**What is required:**
Condense the paragraph in the sentiment model page below that begins "The data sets without the SCARE Dataset" into a short bulleted list that keeps its main facts.

**Extract to read:**
—————

Awesome
Broad-Coverage German Sentiment Classification Model for Dialog Systems
This repository contains the code and data for the Paper "Training a Broad-Coverage German Sentiment Classification Model for Dialog Systems" published at LREC 2020.
Usage
If you like to use the models for your own projects please head over to this repository. It contains a Python package that provides a easy to use interface.
Data Sets
We trained our models on a combination of self created and exisiting data sets, to cover a broad variety of topics and domains.
Data Set | Positive Samples | Neutral Samples | Negative Samples | Total Samples |
---|---|---|---|---|
Emotions | 188 | 28 | 1,090 | 1,306 |
filmstarts | 40,049 | 0 | 15,610 | 55,659 |
GermEval-2017 | 1,371 | 16,309 | 5,845 | 23,525 |
holidaycheck | 3,135,449 | 0 | 388,744 | 3,524,193 |
Leipzig Wikipedia Corpus 2016 | 0 | 1,000,000 | 0 | 1,000,000 |
PotTS | 3,448 | 2,487 | 1,569 | 7,504 |
SB10k | 1,716 | 4,628 | 1,130 | 7,474 |
SCARE | 538,103 | 0 | 197,279 | 735,382 |
Sum | 3,720,324 | 1,023,452 | 611,267 | 5,355,043 |
The data sets without the SCARE Dataset can be downloaded from here. Due to legal requirements, we can not provide the SCARE data set directly, but you can obtain the data from the author directly. However, if you are interested in this data, please obtain the Scare data set from the autors and integrate it usign our provided scripts to create the combined data set.
The unprocessed data set can be downloaded from here (1.5 GB), it contains all hotel and movie reviews, plus a set of neutral german texts.

—————

Stored items:
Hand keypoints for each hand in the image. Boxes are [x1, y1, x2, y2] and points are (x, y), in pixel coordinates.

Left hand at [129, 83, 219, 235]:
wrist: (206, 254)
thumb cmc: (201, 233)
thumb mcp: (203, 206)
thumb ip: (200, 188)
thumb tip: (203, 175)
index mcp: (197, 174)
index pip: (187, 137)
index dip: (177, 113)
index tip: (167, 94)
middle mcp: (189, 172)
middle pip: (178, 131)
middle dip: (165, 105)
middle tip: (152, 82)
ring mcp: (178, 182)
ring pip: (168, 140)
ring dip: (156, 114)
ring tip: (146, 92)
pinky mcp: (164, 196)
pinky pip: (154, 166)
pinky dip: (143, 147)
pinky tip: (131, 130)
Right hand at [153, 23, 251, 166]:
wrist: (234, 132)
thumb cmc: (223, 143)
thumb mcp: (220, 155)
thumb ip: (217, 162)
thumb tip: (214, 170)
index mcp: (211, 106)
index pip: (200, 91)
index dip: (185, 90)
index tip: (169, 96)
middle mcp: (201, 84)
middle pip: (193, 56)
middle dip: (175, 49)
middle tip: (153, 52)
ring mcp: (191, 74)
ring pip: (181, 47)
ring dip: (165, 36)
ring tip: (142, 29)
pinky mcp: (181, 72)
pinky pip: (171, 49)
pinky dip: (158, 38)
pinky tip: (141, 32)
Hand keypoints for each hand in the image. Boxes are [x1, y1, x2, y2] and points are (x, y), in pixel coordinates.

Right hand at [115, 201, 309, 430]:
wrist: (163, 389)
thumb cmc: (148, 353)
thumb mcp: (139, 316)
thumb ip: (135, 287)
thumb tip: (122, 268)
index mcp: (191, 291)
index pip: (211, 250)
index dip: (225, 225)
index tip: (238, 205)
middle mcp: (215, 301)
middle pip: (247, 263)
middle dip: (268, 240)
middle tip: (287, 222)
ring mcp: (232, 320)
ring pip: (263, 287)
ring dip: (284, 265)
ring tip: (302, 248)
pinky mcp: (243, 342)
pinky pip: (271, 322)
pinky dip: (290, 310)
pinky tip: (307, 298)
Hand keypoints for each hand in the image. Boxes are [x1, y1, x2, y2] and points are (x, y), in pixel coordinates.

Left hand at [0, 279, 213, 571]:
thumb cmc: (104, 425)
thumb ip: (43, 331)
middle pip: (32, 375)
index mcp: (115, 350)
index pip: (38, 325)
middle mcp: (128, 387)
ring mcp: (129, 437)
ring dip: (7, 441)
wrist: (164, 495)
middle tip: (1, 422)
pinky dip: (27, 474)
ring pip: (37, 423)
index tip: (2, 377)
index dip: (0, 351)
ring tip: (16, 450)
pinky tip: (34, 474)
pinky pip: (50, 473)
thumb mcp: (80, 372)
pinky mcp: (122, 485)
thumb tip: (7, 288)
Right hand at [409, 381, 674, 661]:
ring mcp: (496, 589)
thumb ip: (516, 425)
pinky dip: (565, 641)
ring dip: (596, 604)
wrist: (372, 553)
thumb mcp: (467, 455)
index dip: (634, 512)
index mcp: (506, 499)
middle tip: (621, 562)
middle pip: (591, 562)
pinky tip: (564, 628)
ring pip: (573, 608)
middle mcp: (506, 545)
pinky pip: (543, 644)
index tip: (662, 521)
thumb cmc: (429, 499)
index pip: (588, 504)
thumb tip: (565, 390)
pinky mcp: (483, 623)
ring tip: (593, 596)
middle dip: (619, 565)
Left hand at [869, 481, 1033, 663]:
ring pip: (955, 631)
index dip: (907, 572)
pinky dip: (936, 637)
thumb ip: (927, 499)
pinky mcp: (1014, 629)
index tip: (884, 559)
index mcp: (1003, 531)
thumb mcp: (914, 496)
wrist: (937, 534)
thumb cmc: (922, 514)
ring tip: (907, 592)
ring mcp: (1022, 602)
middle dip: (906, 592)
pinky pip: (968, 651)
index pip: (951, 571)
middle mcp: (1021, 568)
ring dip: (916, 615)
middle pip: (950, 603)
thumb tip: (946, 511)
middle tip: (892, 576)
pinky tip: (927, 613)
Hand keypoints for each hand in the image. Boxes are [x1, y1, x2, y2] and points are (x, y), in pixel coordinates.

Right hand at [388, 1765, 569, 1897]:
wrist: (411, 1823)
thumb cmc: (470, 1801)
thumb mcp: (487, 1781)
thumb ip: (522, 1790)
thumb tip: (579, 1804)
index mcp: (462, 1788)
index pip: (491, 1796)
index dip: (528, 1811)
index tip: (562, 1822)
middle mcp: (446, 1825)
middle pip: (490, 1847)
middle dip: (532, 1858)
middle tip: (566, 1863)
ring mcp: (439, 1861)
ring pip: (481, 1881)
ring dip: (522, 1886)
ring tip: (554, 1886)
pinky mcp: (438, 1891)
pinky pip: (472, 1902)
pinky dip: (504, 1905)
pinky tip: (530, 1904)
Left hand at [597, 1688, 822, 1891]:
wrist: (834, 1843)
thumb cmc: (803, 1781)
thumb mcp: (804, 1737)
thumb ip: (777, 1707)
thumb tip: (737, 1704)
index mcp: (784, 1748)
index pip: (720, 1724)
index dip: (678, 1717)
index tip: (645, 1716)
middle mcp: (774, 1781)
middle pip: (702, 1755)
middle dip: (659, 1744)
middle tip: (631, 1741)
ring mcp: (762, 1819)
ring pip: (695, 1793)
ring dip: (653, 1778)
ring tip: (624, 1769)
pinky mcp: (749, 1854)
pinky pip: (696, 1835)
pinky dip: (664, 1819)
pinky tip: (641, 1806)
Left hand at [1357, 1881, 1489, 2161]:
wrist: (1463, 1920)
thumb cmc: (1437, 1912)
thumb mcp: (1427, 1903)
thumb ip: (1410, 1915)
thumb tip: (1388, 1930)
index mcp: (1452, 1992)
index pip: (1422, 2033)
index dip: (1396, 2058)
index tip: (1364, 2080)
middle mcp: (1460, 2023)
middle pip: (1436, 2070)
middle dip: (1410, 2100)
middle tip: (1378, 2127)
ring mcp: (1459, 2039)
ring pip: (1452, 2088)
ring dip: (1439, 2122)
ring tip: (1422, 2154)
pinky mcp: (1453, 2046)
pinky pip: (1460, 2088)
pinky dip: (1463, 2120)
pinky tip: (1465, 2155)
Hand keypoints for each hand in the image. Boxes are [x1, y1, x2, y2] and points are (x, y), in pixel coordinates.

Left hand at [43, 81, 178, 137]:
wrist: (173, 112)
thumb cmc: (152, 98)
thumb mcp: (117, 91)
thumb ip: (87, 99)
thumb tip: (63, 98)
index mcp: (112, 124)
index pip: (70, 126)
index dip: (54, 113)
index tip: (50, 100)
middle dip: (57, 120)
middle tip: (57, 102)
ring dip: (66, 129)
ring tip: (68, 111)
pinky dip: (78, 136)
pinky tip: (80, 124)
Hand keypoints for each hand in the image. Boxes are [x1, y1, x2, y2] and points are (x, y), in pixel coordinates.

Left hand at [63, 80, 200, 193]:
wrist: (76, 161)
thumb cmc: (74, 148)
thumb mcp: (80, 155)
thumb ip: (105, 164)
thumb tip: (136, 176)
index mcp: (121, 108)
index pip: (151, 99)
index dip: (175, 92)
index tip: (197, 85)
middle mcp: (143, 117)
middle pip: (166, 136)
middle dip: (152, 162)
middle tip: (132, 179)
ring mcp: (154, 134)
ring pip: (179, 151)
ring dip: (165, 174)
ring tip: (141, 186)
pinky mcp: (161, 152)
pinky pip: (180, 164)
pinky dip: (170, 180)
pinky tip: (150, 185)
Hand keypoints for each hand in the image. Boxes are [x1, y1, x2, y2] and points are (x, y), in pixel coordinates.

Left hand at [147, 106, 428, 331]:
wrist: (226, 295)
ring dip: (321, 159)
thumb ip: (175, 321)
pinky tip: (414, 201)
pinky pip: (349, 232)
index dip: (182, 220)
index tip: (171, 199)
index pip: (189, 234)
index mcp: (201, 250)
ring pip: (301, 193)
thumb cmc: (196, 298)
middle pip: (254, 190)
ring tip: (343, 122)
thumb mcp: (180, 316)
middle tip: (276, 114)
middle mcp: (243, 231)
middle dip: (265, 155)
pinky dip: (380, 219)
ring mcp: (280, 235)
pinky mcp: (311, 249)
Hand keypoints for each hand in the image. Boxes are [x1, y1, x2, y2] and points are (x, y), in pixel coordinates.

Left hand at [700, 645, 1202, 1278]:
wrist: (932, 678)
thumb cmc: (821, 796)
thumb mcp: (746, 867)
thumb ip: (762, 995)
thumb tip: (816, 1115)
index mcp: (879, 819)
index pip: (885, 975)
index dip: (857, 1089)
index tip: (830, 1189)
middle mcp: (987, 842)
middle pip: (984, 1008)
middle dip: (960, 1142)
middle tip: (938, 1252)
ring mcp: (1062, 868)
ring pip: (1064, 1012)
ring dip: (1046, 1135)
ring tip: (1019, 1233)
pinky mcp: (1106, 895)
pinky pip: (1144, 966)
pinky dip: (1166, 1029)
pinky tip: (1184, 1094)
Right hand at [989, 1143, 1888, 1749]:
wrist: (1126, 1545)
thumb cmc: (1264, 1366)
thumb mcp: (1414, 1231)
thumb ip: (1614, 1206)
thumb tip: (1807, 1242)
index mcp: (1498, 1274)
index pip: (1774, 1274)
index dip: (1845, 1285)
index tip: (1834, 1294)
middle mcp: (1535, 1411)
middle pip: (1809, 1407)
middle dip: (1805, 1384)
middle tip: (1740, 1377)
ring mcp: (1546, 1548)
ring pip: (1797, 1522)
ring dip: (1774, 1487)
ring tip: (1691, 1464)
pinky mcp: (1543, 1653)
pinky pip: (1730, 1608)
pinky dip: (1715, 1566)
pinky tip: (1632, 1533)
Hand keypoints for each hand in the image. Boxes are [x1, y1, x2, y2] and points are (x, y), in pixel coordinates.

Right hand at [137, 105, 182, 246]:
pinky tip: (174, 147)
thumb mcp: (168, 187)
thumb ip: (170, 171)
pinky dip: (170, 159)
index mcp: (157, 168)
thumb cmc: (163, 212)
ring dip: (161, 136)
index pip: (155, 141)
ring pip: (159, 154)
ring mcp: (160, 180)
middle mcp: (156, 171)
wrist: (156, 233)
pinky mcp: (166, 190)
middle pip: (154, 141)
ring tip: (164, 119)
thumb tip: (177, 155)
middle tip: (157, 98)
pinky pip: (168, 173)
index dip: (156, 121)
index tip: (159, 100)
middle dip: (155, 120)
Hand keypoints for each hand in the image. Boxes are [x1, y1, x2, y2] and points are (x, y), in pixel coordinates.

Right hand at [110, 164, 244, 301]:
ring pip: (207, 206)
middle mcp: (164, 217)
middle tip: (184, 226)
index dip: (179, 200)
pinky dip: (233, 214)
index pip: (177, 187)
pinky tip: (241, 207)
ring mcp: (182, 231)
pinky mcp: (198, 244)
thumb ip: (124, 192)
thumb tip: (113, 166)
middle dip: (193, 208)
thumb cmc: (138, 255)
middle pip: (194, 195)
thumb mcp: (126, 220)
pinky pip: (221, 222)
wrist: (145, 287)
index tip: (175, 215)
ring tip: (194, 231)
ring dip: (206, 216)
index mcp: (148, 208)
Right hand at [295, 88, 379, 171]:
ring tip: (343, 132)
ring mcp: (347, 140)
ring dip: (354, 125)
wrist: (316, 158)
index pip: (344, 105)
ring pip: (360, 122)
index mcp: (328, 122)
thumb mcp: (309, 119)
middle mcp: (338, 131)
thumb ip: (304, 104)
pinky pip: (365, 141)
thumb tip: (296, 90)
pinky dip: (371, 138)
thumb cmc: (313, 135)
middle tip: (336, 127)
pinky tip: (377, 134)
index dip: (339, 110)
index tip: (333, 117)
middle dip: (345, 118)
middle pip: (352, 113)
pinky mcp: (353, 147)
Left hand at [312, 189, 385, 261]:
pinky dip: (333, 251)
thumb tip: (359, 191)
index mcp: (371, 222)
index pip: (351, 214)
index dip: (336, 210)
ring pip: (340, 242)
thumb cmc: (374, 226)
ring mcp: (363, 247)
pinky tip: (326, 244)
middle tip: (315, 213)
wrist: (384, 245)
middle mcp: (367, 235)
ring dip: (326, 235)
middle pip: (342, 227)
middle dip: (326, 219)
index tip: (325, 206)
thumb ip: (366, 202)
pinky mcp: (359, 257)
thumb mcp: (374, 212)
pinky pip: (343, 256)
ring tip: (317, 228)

—————

**Task response:**
- All data sets except SCARE can be downloaded.
- Legal requirements prevent providing the SCARE data set directly. It must be obtained from its authors.
- Once obtained, SCARE can be integrated with the provided scripts to create the combined data set.